» **Required work**: Switch "kernel thread" to "worker thread" and write out the patch discussion again, beginning at the words "On Thu, Nov 18, 2010 at 11:05:22AM" and stopping after "copying entry approach?".

All of lore.kernel.org
 help / color / mirror / Atom feed
From: "Michael S. Tsirkin" <mst@redhat.com>
To: Gleb Natapov <gleb@redhat.com>
Cc: Avi Kivity <avi@redhat.com>,
	Marcelo Tosatti <mtosatti@redhat.com>,
	Xiao Guangrong <xiaoguangrong@cn.fujitsu.com>,
	Gregory Haskins <ghaskins@novell.com>,
	Chris Lalancette <clalance@redhat.com>,
	kvm@vger.kernel.org, linux-kernel@vger.kernel.org
Subject: Re: [PATCH RFC] kvm: fast-path msi injection with irqfd
Date: Thu, 18 Nov 2010 11:34:26 +0200	[thread overview]
Message-ID: <20101118093426.GH16832@redhat.com> (raw)
In-Reply-To: <20101118090522.GX7948@redhat.com>

On Thu, Nov 18, 2010 at 11:05:22AM +0200, Gleb Natapov wrote:
> On Thu, Nov 18, 2010 at 12:12:54AM +0200, Michael S. Tsirkin wrote:
> > Store irq routing table pointer in the irqfd object,
> > and use that to inject MSI directly without bouncing out to
> > a kernel thread.
> > 
> > While we touch this structure, rearrange irqfd fields to make fastpath
> > better packed for better cache utilization.
> > 
> > Some notes on the design:
> > - Use pointer into the rt instead of copying an entry,
> >   to make it possible to use rcu, thus side-stepping
> >   locking complexities.  We also save some memory this way.
> What locking complexity is there with copying entry approach?
> 
> > - Old workqueue code is still used for level irqs.
> >   I don't think we DTRT with level anyway, however,
> >   it seems easier to keep the code around as
> >   it has been thought through and debugged, and fix level later than
> >   rip out and re-instate it later.

» **Given information**:

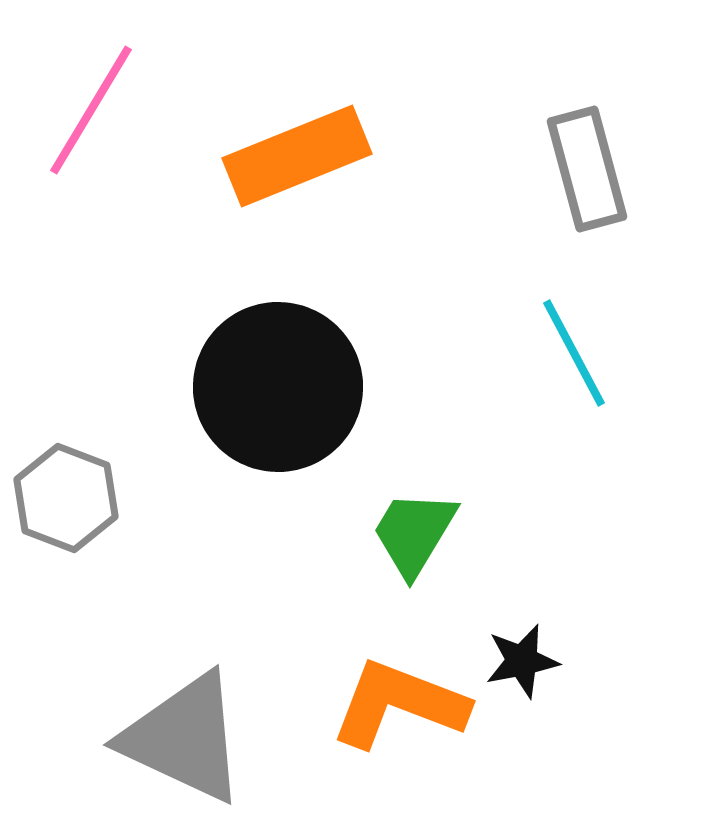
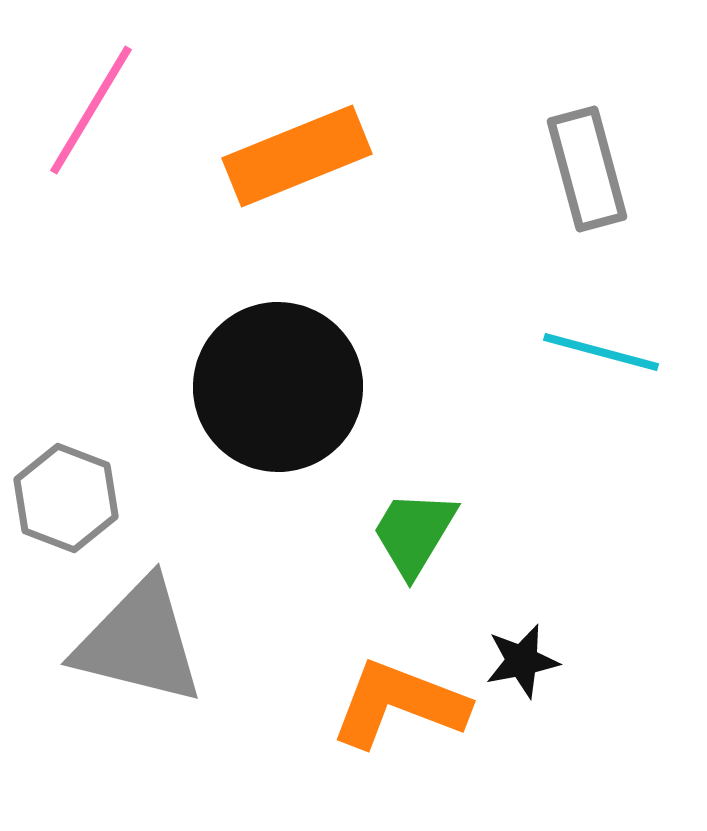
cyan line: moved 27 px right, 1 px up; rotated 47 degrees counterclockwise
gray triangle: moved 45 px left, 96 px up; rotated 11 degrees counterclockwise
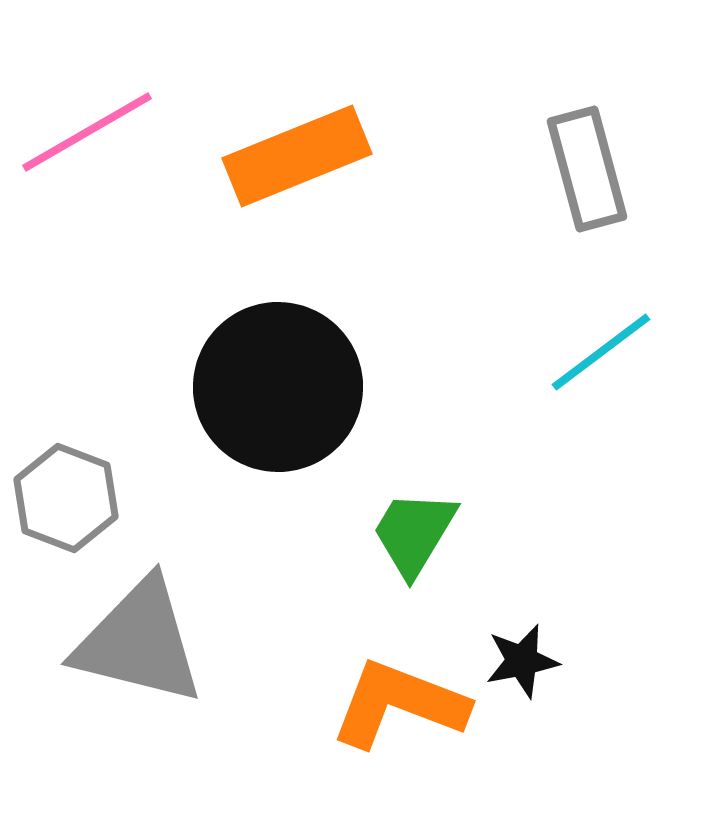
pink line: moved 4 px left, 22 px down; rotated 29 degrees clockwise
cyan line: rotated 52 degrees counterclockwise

» **Finished answer**:
On Thu, Nov 18, 2010 at 11:05:22AM +0200, Gleb Natapov wrote:
> On Thu, Nov 18, 2010 at 12:12:54AM +0200, Michael S. Tsirkin wrote:
> > Store irq routing table pointer in the irqfd object,
> > and use that to inject MSI directly without bouncing out to
> > a worker thread.
> > 
> > While we touch this structure, rearrange irqfd fields to make fastpath
> > better packed for better cache utilization.
> > 
> > Some notes on the design:
> > - Use pointer into the rt instead of copying an entry,
> >   to make it possible to use rcu, thus side-stepping
> >   locking complexities.  We also save some memory this way.
> What locking complexity is there with copying entry approach?